De manera preliminar, las autoridades confirmaron al menos 16 personas fallecidas, aunque no se descarta que la cifra aumente conforme avanzan las labores de búsqueda y remoción de escombros. El estado de excepción constitucional permitirá el despliegue de fuerzas militares para resguardar el orden público y apoyar las tareas de emergencia.
De acuerdo con reportes oficiales, se mantienen activos al menos 24 focos de incendio y más de 50 mil personas han sido evacuadas como medida preventiva. En la región del Biobío, localidades como Punta de Parra, Lirquén y Penco resultaron severamente afectadas, con comunidades prácticamente arrasadas por el fuego y cientos de viviendas reducidas a cenizas.
Equipos del Servicio Médico Legal comenzaron a trasladarse a las zonas siniestradas ante la posibilidad de localizar víctimas entre los restos calcinados.

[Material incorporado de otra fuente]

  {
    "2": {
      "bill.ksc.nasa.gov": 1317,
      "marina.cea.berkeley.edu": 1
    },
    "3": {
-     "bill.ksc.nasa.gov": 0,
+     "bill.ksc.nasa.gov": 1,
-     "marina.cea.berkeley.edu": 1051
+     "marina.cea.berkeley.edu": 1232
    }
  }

Vecinos que lograron huir relataron que el avance del fuego fue repentino y devastador, dejando apenas minutos para abandonar sus hogares.
Las labores de combate se han visto obstaculizadas por la intensidad de las llamas, la rápida propagación del fuego y la densa nube de humo que reduce la visibilidad y vuelve irrespirable el ambiente, impidiendo incluso el uso de aeronaves cisterna. A ello se suman condiciones meteorológicas adversas, con temperaturas superiores a los 35 grados centígrados, vientos que superan los 60 kilómetros por hora y bajos niveles de humedad, factores que favorecen la expansión de los incendios.
Mientras tanto, el Servicio Nacional de Prevención y Respuesta ante Desastres (Senapred) mantiene activas las alertas de evacuación a través de mensajes enviados a teléfonos celulares en las zonas afectadas y en áreas de riesgo, exhortando a la población a abandonar de inmediato los sectores amenazados por el fuego.